[Work request]:
Report the tally of lines featuring the word "https" in the entries below, without anything else.

[Listed records]

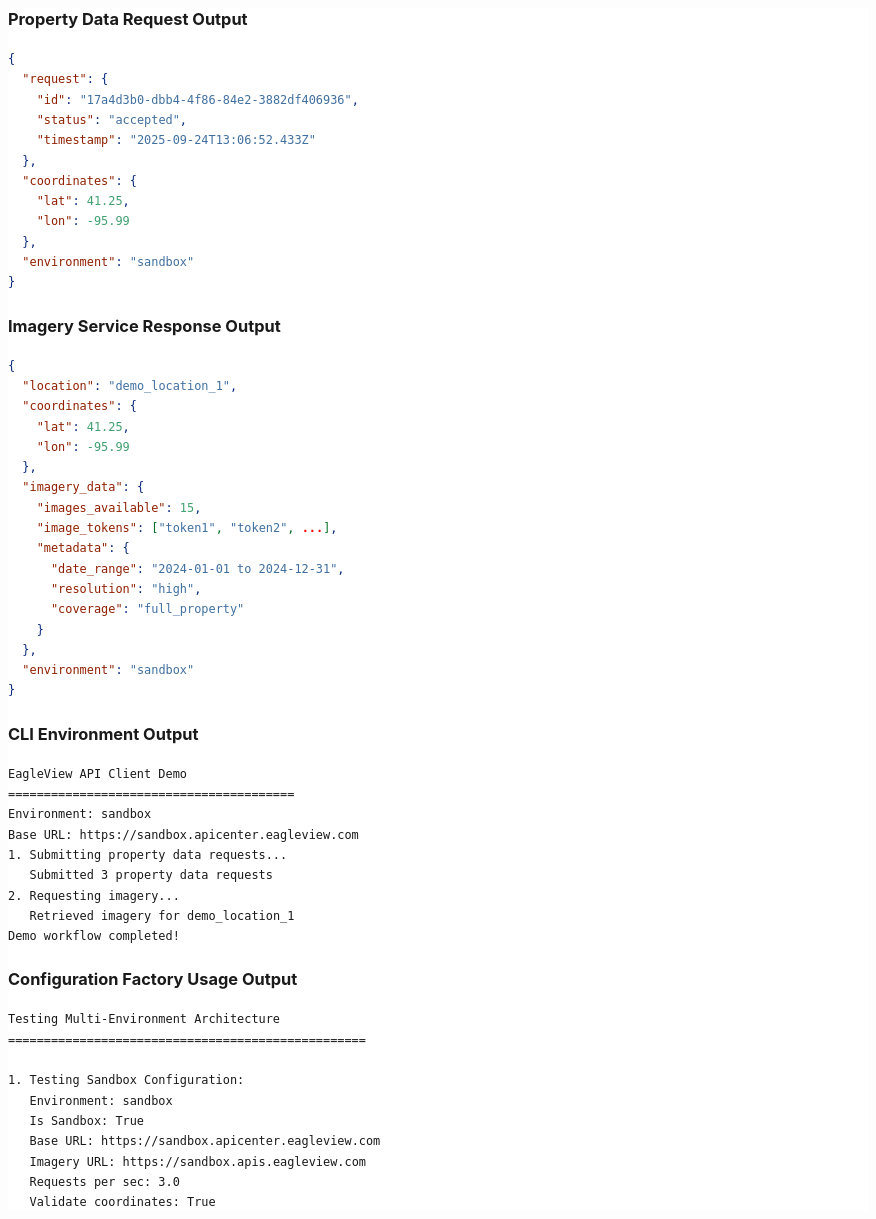 ### Property Data Request Output
```json
{
  "request": {
    "id": "17a4d3b0-dbb4-4f86-84e2-3882df406936",
    "status": "accepted",
    "timestamp": "2025-09-24T13:06:52.433Z"
  },
  "coordinates": {
    "lat": 41.25,
    "lon": -95.99
  },
  "environment": "sandbox"
}
```

### Imagery Service Response Output
```json
{
  "location": "demo_location_1",
  "coordinates": {
    "lat": 41.25,
    "lon": -95.99
  },
  "imagery_data": {
    "images_available": 15,
    "image_tokens": ["token1", "token2", ...],
    "metadata": {
      "date_range": "2024-01-01 to 2024-12-31",
      "resolution": "high",
      "coverage": "full_property"
    }
  },
  "environment": "sandbox"
}
```

### CLI Environment Output
```
EagleView API Client Demo
========================================
Environment: sandbox
Base URL: https://sandbox.apicenter.eagleview.com
1. Submitting property data requests...
   Submitted 3 property data requests
2. Requesting imagery...
   Retrieved imagery for demo_location_1
Demo workflow completed!
```

### Configuration Factory Usage Output
```
Testing Multi-Environment Architecture
==================================================

1. Testing Sandbox Configuration:
   Environment: sandbox
   Is Sandbox: True
   Base URL: https://sandbox.apicenter.eagleview.com
   Imagery URL: https://sandbox.apis.eagleview.com
   Requests per sec: 3.0
   Validate coordinates: True

```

[/Listed records]

[Response area]:
3